▶ _DATASET RECORDS_:
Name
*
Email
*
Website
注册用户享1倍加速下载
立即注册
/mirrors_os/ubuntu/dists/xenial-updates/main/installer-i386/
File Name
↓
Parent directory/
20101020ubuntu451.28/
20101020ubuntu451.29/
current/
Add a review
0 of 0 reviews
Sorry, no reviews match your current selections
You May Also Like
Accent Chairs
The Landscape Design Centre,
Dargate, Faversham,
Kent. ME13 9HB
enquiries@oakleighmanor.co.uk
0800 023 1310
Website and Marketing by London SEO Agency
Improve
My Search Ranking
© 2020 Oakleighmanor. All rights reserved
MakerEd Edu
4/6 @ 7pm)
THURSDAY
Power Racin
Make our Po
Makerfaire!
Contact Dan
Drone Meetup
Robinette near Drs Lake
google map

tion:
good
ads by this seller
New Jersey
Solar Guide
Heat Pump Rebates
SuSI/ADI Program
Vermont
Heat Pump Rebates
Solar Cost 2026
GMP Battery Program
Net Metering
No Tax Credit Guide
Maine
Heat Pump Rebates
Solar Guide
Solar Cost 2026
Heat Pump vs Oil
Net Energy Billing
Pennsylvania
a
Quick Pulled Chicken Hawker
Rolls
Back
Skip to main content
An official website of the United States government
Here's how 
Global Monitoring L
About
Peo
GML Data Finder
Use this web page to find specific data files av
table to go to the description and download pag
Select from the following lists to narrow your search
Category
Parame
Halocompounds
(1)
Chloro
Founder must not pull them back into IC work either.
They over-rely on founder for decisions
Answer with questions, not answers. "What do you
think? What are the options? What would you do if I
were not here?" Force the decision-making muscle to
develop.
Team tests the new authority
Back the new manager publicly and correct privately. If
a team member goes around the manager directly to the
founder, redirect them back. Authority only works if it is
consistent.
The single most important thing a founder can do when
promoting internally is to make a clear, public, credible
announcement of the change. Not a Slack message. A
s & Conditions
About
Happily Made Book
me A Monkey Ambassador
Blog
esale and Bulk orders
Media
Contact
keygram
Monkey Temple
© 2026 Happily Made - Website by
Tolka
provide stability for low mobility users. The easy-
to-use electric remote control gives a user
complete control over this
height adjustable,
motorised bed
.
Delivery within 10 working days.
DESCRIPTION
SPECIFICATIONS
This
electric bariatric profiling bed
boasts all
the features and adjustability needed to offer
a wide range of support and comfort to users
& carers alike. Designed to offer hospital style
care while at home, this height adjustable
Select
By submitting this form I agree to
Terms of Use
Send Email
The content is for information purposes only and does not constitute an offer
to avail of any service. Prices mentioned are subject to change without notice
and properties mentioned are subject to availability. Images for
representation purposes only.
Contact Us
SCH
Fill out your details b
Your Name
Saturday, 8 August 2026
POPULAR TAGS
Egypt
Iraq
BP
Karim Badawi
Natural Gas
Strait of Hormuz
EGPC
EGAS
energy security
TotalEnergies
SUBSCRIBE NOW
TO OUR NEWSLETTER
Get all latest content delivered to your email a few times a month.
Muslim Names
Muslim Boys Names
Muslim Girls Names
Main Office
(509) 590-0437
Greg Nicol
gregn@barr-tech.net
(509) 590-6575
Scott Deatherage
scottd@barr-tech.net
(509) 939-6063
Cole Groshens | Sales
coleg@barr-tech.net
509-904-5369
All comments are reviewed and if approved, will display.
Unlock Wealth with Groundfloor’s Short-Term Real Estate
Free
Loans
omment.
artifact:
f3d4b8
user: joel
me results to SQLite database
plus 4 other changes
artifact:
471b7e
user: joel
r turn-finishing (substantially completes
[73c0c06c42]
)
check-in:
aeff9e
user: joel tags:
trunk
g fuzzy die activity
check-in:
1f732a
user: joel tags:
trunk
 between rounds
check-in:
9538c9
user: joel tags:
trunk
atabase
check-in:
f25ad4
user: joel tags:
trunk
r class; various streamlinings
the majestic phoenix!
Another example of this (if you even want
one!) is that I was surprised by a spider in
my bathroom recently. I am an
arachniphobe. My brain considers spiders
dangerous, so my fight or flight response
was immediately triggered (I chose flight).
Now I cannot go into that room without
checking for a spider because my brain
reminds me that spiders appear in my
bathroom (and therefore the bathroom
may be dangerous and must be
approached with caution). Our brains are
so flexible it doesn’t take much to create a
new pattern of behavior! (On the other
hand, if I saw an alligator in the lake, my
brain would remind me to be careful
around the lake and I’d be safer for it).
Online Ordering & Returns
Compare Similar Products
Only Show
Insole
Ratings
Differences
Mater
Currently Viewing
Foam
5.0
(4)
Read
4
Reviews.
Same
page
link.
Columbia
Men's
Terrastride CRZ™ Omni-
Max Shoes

▶ _REQUEST_: Pull the text out of every row above and copy it line for line, without changing a single character.

▶ _TASK RESPONSE_:
Name
*
Email
*
Website
注册用户享1倍加速下载
立即注册
/mirrors_os/ubuntu/dists/xenial-updates/main/installer-i386/
File Name
↓
Parent directory/
20101020ubuntu451.28/
20101020ubuntu451.29/
current/
Add a review
0 of 0 reviews
Sorry, no reviews match your current selections
You May Also Like
Accent Chairs
The Landscape Design Centre,
Dargate, Faversham,
Kent. ME13 9HB
enquiries@oakleighmanor.co.uk
0800 023 1310
Website and Marketing by London SEO Agency
Improve
My Search Ranking
© 2020 Oakleighmanor. All rights reserved
MakerEd Edu
4/6 @ 7pm)
THURSDAY
Power Racin
Make our Po
Makerfaire!
Contact Dan
Drone Meetup
Robinette near Drs Lake
google map

tion:
good
ads by this seller
New Jersey
Solar Guide
Heat Pump Rebates
SuSI/ADI Program
Vermont
Heat Pump Rebates
Solar Cost 2026
GMP Battery Program
Net Metering
No Tax Credit Guide
Maine
Heat Pump Rebates
Solar Guide
Solar Cost 2026
Heat Pump vs Oil
Net Energy Billing
Pennsylvania
a
Quick Pulled Chicken Hawker
Rolls
Back
Skip to main content
An official website of the United States government
Here's how 
Global Monitoring L
About
Peo
GML Data Finder
Use this web page to find specific data files av
table to go to the description and download pag
Select from the following lists to narrow your search
Category
Parame
Halocompounds
(1)
Chloro
Founder must not pull them back into IC work either.
They over-rely on founder for decisions
Answer with questions, not answers. "What do you
think? What are the options? What would you do if I
were not here?" Force the decision-making muscle to
develop.
Team tests the new authority
Back the new manager publicly and correct privately. If
a team member goes around the manager directly to the
founder, redirect them back. Authority only works if it is
consistent.
The single most important thing a founder can do when
promoting internally is to make a clear, public, credible
announcement of the change. Not a Slack message. A
s & Conditions
About
Happily Made Book
me A Monkey Ambassador
Blog
esale and Bulk orders
Media
Contact
keygram
Monkey Temple
© 2026 Happily Made - Website by
Tolka
provide stability for low mobility users. The easy-
to-use electric remote control gives a user
complete control over this
height adjustable,
motorised bed
.
Delivery within 10 working days.
DESCRIPTION
SPECIFICATIONS
This
electric bariatric profiling bed
boasts all
the features and adjustability needed to offer
a wide range of support and comfort to users
& carers alike. Designed to offer hospital style
care while at home, this height adjustable
Select
By submitting this form I agree to
Terms of Use
Send Email
The content is for information purposes only and does not constitute an offer
to avail of any service. Prices mentioned are subject to change without notice
and properties mentioned are subject to availability. Images for
representation purposes only.
Contact Us
SCH
Fill out your details b
Your Name
Saturday, 8 August 2026
POPULAR TAGS
Egypt
Iraq
BP
Karim Badawi
Natural Gas
Strait of Hormuz
EGPC
EGAS
energy security
TotalEnergies
SUBSCRIBE NOW
TO OUR NEWSLETTER
Get all latest content delivered to your email a few times a month.
Muslim Names
Muslim Boys Names
Muslim Girls Names
Main Office
(509) 590-0437
Greg Nicol
gregn@barr-tech.net
(509) 590-6575
Scott Deatherage
scottd@barr-tech.net
(509) 939-6063
Cole Groshens | Sales
coleg@barr-tech.net
509-904-5369
All comments are reviewed and if approved, will display.
Unlock Wealth with Groundfloor’s Short-Term Real Estate
Free
Loans
omment.
artifact:
f3d4b8
user: joel
me results to SQLite database
plus 4 other changes
artifact:
471b7e
user: joel
r turn-finishing (substantially completes
[73c0c06c42]
)
check-in:
aeff9e
user: joel tags:
trunk
g fuzzy die activity
check-in:
1f732a
user: joel tags:
trunk
 between rounds
check-in:
9538c9
user: joel tags:
trunk
atabase
check-in:
f25ad4
user: joel tags:
trunk
r class; various streamlinings
the majestic phoenix!
Another example of this (if you even want
one!) is that I was surprised by a spider in
my bathroom recently. I am an
arachniphobe. My brain considers spiders
dangerous, so my fight or flight response
was immediately triggered (I chose flight).
Now I cannot go into that room without
checking for a spider because my brain
reminds me that spiders appear in my
bathroom (and therefore the bathroom
may be dangerous and must be
approached with caution). Our brains are
so flexible it doesn’t take much to create a
new pattern of behavior! (On the other
hand, if I saw an alligator in the lake, my
brain would remind me to be careful
around the lake and I’d be safer for it).
Online Ordering & Returns
Compare Similar Products
Only Show
Insole
Ratings
Differences
Mater
Currently Viewing
Foam
5.0
(4)
Read
4
Reviews.
Same
page
link.
Columbia
Men's
Terrastride CRZ™ Omni-
Max Shoes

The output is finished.